7) Crime de escravidão já foi da Justiça Estadual. Agora é
da Federal
O Supremo analisou em 1979 o caso de um trabalhador que
recebia de seu empregador uma remuneração abaixo do valor do salário mínimo –
que, naquele caso, havia sido enquadrado como condição análoga à escravidão. A
questão que chegou ao Supremo, contudo, não era do mérito em si do caso, mas da
competência para julgá-lo: da Justiça Estadual ou Federal.
Até então, o STF vinha entendendo que casos como esse
constituíam “crime contra a organização do trabalho” – tipificado no Código
Penal e que tinham competência federal. Mas, naquele julgamento, o Supremo
disse que casos particulares não poderiam ser enquadrados como “organização do
trabalho”, categoria que só seria válida para instituições com responsabilidade
de preservar, coletivamente, os direitos dos trabalhadores. O processo em
questão acabou sendo remetido à Justiça Estadual.

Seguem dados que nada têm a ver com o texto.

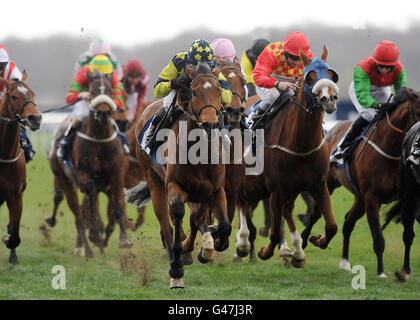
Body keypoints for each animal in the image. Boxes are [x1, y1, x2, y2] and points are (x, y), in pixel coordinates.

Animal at [48, 72, 132, 258]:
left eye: (110, 90)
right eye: (92, 91)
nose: (103, 112)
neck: (100, 139)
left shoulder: (116, 174)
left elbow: (118, 204)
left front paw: (124, 240)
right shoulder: (83, 174)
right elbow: (90, 200)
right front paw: (95, 234)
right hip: (64, 180)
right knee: (78, 214)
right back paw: (86, 249)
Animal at [127, 62, 233, 288]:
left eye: (219, 92)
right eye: (194, 92)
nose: (210, 124)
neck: (199, 152)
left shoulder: (214, 190)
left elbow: (221, 225)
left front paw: (213, 243)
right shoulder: (174, 186)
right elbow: (177, 213)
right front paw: (179, 258)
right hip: (154, 181)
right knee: (165, 224)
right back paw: (176, 265)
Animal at [236, 45, 338, 264]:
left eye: (331, 74)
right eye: (309, 77)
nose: (328, 99)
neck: (301, 146)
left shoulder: (318, 185)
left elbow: (332, 227)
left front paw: (316, 239)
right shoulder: (276, 189)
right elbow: (274, 232)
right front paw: (264, 251)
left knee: (287, 211)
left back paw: (297, 251)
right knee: (242, 202)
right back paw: (242, 244)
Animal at [304, 86, 420, 276]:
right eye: (417, 112)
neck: (391, 151)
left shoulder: (408, 197)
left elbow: (408, 235)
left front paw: (405, 271)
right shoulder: (372, 198)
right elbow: (378, 239)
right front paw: (381, 272)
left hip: (359, 198)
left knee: (348, 222)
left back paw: (344, 261)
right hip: (329, 183)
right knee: (315, 214)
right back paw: (305, 242)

Em 2006, o Supremo voltou a apreciar uma ação semelhante, de
um grupo de trabalhadores submetidos a situação análoga à escravidão, que
discutiam novamente a competência judicial desse tipo de crime. Dessa vez,
contudo, os ministros entenderam que casos particulares de crimes contra
trabalhadores são da Justiça Federal. O entendimento era de que a Constituição
assegura a dignidade humana – e que, portanto, o caso é da esfera federal.

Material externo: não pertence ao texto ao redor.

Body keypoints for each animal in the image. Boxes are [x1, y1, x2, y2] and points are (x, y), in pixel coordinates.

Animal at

Durante o julgamento, ministros deixaram claro que a mudança
de entendimento do STF significaria uma tomada de posição em relação ao combate
do trabalho escravo no país – o que revela um ativismo judicial.
O Supremo entendeu, num julgamento de 1995, que uma
instituição pública (o INSS, no caso em particular) poderia exigir o depósito
do valor das multas que aplica para que a pessoa ou empresa multada pudesse
recorrer à segunda instância judicial quando perde a causa na primeira.
A ação, protocolada pela Confederação Nacional dos
Trabalhadores Metalúrgicos, argumentava que o depósito prévio feria o direito à
ampla defesa. O STF decidiu na ocasião que o direito à defesa continuava
assegurado, pois na primeira instância ele havia sido garantido plenamente.
Mas em 2009, os ministros do STF mudaram de posição num caso similar, em que uma empresa questionava a obrigação prévia de depositar multa do Ministério do Trabalho para poder recorrer à segunda instância. Desta vez, o entendimento passou a ser que o depósito era inconstitucional justamente por atrapalhar o direito de ampla defesa.